The reply to the records below should contain exactly the lines from the line with "pinky dip: (409, 409)" through the line with "thumb ip: (471, 382)", and nothing besides.
*** GIVEN RECORDS
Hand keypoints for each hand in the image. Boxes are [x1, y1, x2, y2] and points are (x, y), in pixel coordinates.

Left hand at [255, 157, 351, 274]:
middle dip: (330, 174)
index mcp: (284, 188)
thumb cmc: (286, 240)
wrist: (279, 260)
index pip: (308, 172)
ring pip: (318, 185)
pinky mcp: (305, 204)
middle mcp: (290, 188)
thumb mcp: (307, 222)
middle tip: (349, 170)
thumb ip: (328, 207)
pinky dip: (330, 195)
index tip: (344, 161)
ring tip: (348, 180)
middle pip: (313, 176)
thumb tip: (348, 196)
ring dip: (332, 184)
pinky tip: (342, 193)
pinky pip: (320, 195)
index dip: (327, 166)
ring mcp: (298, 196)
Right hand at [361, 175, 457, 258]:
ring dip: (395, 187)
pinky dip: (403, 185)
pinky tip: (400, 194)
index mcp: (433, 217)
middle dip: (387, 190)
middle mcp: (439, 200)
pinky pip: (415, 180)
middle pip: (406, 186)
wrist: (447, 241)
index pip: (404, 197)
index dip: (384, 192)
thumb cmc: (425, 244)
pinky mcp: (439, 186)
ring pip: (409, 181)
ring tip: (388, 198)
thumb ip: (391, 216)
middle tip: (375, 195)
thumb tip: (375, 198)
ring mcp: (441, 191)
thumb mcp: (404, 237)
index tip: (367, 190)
******
*** GIVEN RECORDS
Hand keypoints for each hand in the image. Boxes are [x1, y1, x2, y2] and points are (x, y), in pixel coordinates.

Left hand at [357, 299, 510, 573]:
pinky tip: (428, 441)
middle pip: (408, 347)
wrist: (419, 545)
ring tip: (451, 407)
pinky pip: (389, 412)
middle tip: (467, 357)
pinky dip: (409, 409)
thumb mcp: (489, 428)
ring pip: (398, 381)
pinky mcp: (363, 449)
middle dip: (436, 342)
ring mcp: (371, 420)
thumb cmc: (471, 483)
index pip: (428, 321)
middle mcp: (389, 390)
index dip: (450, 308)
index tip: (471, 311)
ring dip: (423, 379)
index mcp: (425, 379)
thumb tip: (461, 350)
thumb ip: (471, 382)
******
__PROBLEM SOLUTION__
pinky dip: (409, 409)
thumb mcp: (489, 428)
ring pip: (398, 381)
pinky mcp: (363, 449)
middle dip: (436, 342)
ring mcp: (371, 420)
thumb cmc: (471, 483)
index pip: (428, 321)
middle mcp: (389, 390)
index dip: (450, 308)
index tip: (471, 311)
ring dip: (423, 379)
index mcp: (425, 379)
thumb tip: (461, 350)
thumb ip: (471, 382)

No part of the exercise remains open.